Türkiye 31 Mart’ta sandığa gitmeye hazırlanırken, enflasyonla mücadelede ‘kademeli bir normalleşme’ stratejisi izyelen ekonomi yönetimi döviz piyasalarında artan tansiyonu sert önlemlerle dizginlemeye çabalıyor. Rasyonel politikalara geçişle birlikte para piyasalarında “TL’ye güven” tesis edilmeye çabalanırken, şubat ayı itibarıyla işler tersine döndü ve gece yarısı kararnameleri yeniden hayatımıza girdi. Para piyasalarında TL’ye güvenin yeniden sarsılmasının nedenlerini Ekonomist Dr. Murat Kubilay’a sorduk.
REHAVETE GİRDİLER
Yılbaşından sonra ekonomi yönetiminin normalleşme sürecinin çok kolay ilerleyebileceğine dair rehavete girdiğini söyleyen Kubilay, “Kur Korumalı Mevduat’ta (KKM) özellikle TL dönüşlü hesaplardaki düşüşün kolaylığının neticesinde rezervlerde de çok da fazla düşüş olmadığı için “biz lirayı reel anlamda değerlendirerek bu programı uygularız” diye düşündüler. Ancak birkaç yerde bu iyimser yaklaşım duvara çarptı” dedi. En başta seçimden sonra TÜİK yönetiminde hiçbir değişiklik yapılmamasını eleştiren Kubilay, “TÜİK’in açıkladığı verilerin doğruluğuna ilişkin şeffaflık artırılmadı ve toplumun TÜİK verilerine karşı önyargısı sürdü” diye konuştu.
MAYIS 2023 TRAVMASI
Kubilay, TL mevduat oranları ne olursa olsun herkes için döviz ve altının yeniden cazip enstrümanlar olarak görüldüğünü söyledi. Kubilay şöyle devam etti: “Gece yarısı kararları neticesinde serbest piyasa ve bankalararası kurda marj hafifçe ayrışmaya başlayınca yerli yatırımcının Mayıs 2023 travması ortaya çıktı. Döviz bulunamayacağı veya bulunsa bile döviz kuru atağı beklentisi ile dövize talep arttı. 2023’ün ikinci yarısında toplanan rezervlerin önemli kısmı bir kaç haftada geri verildi.”

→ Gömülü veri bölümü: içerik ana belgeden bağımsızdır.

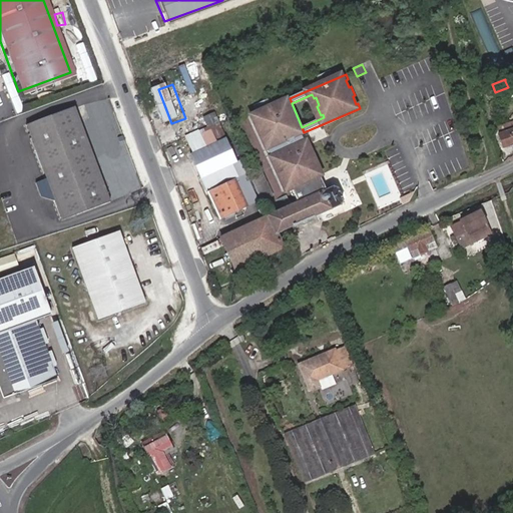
[(308,140),(304,132),(302,127),(292,103),(290,98),(254,112),(258,117),(260,116),(263,124),(261,125),(265,134),(267,133),(270,141),(268,141),(270,146),(272,146),(275,154),(274,155),(276,160),(278,159),(281,166),(279,167),(283,176),(285,175),(288,183),(286,184),(288,189),(294,186),(301,201),(292,204),(270,215),(278,233),(343,204),(345,201),(339,186),(336,185),(329,188),(323,174),(325,173),(322,168),(320,169),(317,161),(319,161),(315,152),(313,153),(310,145),(312,144),(309,139),(308,140)]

KKM’nin dövize dönmeyeceği varsayıldı
KKM’de de yanılgı yaşandığını dile getiren Murat Kubilay, “Kur korumadan dönen TL’nin dövize hiç gitmeyeceği varsayıldı ancak döviz talebiyle sonuçlandı. Yabancı yatırımcılar Türkiye için iyimser olsalar da seçimlerden önce güvenip gelmeyi tercih etmediler. Yılbaşına kadar hisse senedi ve tahvillere 3’er milyar dolar giriş oldu sonrasında ise nette hiçbir giriş çıkış gerçekleşmedi. Kısa vadeli dış borçlar 226 milyar dolar ile rekor kırdı” diye konuştu.
1-2 lira serbest bırakıp baskıyı azaltabilirler
Yatırımcıların döviz eğiliminin seçimden sonra ‘kendi kendini gerçekleştiren bir kehanet’ haline gelebileceğini söyleyen Kubilay, yani var olan talebin dövizde yükselişe neden olabileceğini ifade etti. Kubilay, kurda günlük artış biraz daha hızlandırılarak seçimden sonra oluşabilecek baskının azaltılması gerektiğini savunurken, “Kur 1 – 2 lira daha rahat bırakılarak, dengelerin yeniden oluşması sağlanabilir” dedi.